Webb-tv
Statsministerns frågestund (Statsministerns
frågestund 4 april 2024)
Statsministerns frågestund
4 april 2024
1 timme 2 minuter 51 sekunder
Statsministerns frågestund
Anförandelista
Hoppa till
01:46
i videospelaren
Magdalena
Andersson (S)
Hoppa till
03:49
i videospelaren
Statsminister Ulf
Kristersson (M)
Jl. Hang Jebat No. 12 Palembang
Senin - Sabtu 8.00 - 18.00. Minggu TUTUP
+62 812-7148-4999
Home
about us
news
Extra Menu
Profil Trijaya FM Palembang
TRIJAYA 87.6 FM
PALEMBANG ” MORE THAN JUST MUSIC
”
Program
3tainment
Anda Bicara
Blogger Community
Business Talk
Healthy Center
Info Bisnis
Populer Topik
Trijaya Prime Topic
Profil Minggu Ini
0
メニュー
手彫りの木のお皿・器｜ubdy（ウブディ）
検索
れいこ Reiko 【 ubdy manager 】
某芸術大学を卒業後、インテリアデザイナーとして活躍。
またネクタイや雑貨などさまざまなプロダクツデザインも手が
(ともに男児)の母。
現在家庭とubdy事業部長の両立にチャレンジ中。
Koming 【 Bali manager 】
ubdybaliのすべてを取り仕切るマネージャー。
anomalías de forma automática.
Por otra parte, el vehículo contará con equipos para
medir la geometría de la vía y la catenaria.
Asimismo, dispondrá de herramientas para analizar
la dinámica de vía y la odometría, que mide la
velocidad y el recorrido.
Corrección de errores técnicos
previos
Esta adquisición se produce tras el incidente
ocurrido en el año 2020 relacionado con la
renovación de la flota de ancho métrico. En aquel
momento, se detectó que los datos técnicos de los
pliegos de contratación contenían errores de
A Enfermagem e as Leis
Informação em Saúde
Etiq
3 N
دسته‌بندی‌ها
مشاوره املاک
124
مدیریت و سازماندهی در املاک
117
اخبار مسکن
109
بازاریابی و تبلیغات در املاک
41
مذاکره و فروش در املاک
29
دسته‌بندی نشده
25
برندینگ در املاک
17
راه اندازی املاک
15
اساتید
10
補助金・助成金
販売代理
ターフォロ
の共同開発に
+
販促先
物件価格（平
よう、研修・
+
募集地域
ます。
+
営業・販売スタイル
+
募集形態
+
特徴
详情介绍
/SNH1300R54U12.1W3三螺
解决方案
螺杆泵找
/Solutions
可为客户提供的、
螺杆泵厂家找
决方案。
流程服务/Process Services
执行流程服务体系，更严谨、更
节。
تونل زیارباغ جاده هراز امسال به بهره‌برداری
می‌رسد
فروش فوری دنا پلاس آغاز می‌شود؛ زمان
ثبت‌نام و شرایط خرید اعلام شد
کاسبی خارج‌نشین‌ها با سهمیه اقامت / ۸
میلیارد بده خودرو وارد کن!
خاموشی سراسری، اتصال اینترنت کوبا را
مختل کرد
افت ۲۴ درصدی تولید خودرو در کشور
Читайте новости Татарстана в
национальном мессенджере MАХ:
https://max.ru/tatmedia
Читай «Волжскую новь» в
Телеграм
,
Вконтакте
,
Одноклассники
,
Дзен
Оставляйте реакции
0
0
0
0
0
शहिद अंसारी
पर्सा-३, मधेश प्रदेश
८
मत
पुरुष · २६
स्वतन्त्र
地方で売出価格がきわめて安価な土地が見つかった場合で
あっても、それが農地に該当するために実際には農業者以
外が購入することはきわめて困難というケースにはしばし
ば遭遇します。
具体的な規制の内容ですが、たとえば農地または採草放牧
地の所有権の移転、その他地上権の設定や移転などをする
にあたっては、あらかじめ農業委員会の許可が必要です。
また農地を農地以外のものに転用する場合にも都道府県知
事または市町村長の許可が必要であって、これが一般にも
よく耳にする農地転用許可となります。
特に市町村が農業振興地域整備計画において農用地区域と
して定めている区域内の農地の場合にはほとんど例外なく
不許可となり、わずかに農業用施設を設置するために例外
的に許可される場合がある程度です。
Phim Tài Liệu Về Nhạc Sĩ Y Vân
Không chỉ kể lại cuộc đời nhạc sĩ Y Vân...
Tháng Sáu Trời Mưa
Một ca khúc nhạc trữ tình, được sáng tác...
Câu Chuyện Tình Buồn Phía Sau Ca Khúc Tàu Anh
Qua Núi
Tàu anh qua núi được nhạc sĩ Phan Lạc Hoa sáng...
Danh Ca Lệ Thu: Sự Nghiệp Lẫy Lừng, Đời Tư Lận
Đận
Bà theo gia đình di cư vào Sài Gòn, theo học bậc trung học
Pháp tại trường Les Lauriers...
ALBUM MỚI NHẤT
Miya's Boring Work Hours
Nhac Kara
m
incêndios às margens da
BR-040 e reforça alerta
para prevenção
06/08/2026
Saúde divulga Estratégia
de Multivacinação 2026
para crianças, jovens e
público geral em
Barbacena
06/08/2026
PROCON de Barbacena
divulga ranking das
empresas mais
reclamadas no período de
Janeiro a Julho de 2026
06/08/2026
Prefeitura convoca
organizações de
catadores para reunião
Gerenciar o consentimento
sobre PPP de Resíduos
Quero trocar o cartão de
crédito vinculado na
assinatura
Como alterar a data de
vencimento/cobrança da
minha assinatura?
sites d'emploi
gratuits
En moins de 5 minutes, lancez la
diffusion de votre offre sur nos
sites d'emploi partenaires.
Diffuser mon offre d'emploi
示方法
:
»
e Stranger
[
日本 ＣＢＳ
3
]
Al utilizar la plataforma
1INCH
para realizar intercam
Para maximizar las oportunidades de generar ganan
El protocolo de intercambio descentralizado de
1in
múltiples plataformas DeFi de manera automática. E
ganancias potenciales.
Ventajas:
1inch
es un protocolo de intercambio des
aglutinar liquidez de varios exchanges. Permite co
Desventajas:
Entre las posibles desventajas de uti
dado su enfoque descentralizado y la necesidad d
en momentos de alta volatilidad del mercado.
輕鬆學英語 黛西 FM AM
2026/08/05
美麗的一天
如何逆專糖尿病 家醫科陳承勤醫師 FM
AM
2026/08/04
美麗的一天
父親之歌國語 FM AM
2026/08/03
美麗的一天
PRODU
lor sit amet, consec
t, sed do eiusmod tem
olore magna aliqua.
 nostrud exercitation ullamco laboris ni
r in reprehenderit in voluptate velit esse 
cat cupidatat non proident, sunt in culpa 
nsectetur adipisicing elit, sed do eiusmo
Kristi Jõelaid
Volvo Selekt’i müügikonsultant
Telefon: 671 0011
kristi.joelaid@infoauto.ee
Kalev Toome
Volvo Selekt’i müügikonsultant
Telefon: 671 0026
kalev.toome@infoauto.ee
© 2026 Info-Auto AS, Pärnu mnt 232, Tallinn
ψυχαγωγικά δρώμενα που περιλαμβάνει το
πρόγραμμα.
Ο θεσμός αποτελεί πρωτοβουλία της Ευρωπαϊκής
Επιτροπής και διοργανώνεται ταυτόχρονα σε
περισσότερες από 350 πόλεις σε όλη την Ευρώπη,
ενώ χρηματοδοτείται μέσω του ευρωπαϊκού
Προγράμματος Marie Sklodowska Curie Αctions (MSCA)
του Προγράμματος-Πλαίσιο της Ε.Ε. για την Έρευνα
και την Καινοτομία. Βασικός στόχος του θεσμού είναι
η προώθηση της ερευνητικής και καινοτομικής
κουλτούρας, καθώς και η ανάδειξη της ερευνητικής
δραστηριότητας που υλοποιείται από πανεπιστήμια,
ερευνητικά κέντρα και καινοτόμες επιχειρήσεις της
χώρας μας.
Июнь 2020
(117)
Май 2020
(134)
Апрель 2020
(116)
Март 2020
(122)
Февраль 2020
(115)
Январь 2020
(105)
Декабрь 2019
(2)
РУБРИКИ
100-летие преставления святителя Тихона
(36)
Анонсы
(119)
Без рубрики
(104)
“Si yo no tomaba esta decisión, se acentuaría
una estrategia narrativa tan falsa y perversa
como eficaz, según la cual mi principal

______

• TASK DESCRIPTION
Search the entries for the string "april" and return each line where it turns up.

• RESULT OF THIS TASK
frågestund 4 april 2024)
4 april 2024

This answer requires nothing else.